Satisfaction with size, shape and appearance gradually increases as people age, with our latter years characterised by the highest levels of self-assurance, according to data from more than 15,000 people.
While women aged between 19 and 24 were prone to being unhappy with their bodies, they were much more content with how they looked when they reached 60, the research showed.
Similarly, men suffered a dip in self-confidence between 29 and 34 years old, and between 44 and 49. But their self-esteem began to rise as they approached their 60th birthday and continued to increase afterwards.
“These results are also consistent with theoretical work suggesting that women place less importance on evaluating the appearance of their bodies as they age and that older adults may value body function over body appearance,” the study said.

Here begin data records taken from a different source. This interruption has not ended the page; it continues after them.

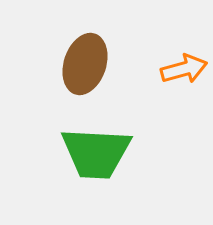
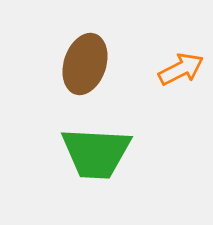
orange arrow: moved 3 px left; rotated 12 degrees counterclockwise
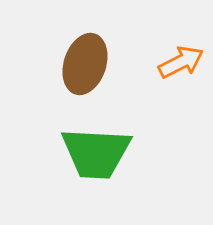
orange arrow: moved 7 px up
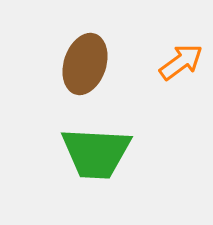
orange arrow: rotated 9 degrees counterclockwise
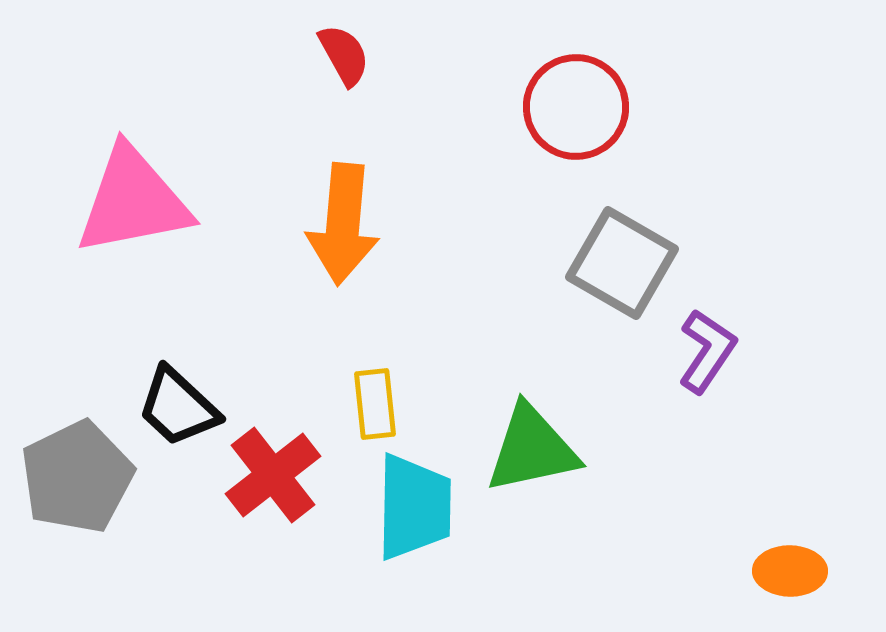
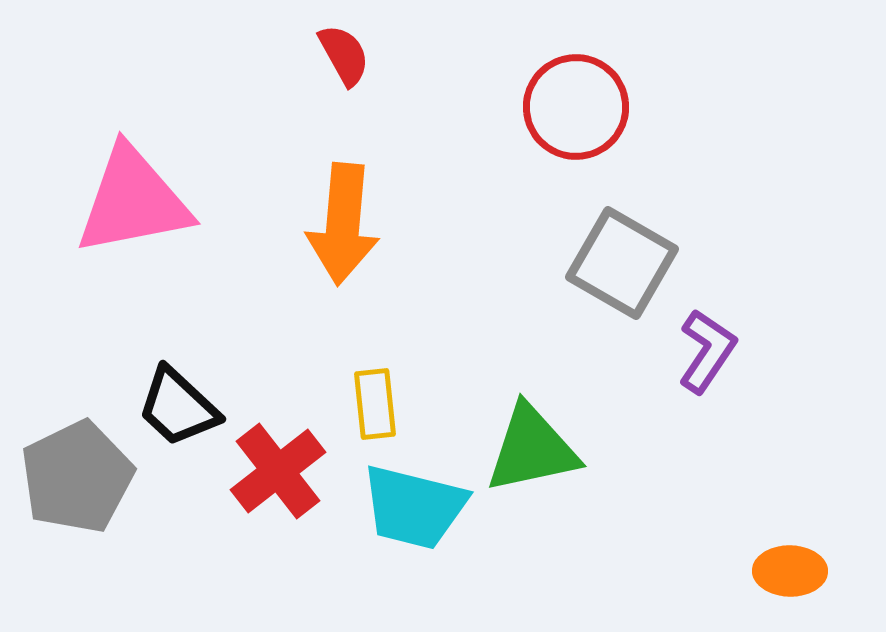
red cross: moved 5 px right, 4 px up
cyan trapezoid: rotated 103 degrees clockwise
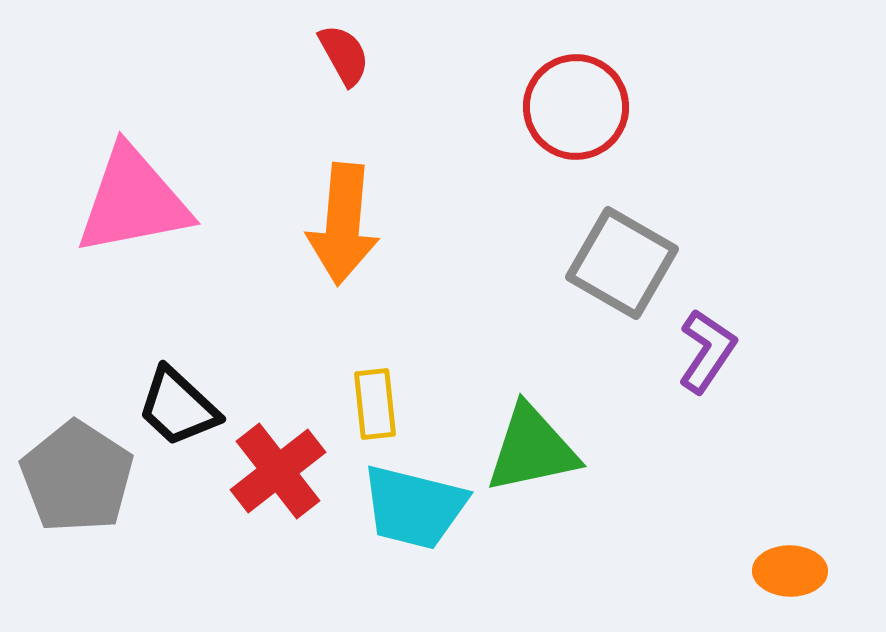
gray pentagon: rotated 13 degrees counterclockwise
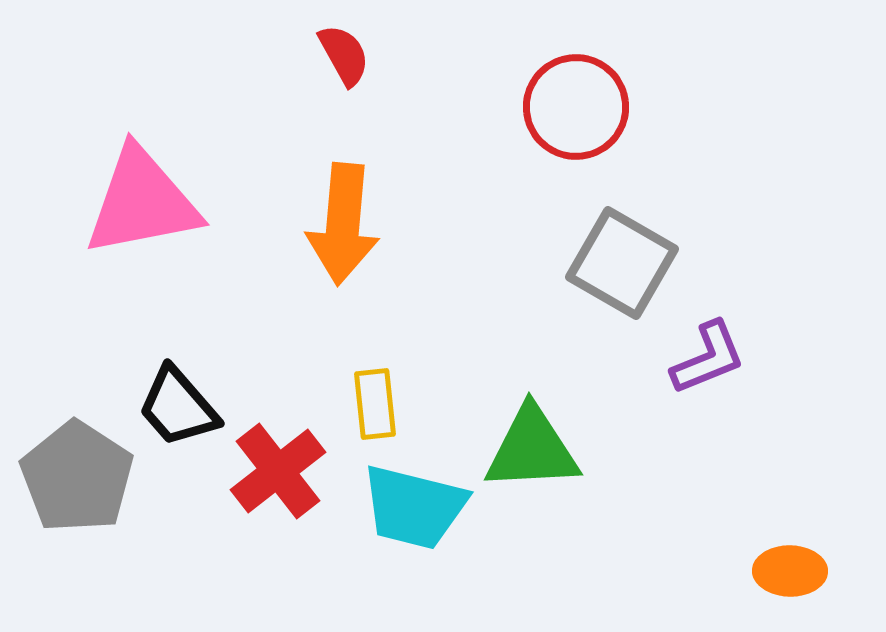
pink triangle: moved 9 px right, 1 px down
purple L-shape: moved 1 px right, 7 px down; rotated 34 degrees clockwise
black trapezoid: rotated 6 degrees clockwise
green triangle: rotated 9 degrees clockwise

“It is possible that such body-related perceptual shifts may gradually occur across the female lifespan, and in turn buffer against the impact of the damaging thin and youthful ideals upheld within Western cultures to enable enhanced body image as women age. The current study supports the idea that the pressures women face may lessen over time.
“Similarly, to their female peers, ageing men may value body functionality over body appearance, which in turn may buffer against appearance dissatisfaction.”
An increase in body confidence was more dramatic among women as they aged, whereas men tended to have a more positive overall attitude towards their bodies which gradually improved in their later years.
This ran contrary to the researcher’s prediction that “body dissatisfaction is relatively stable across the female lifespan”.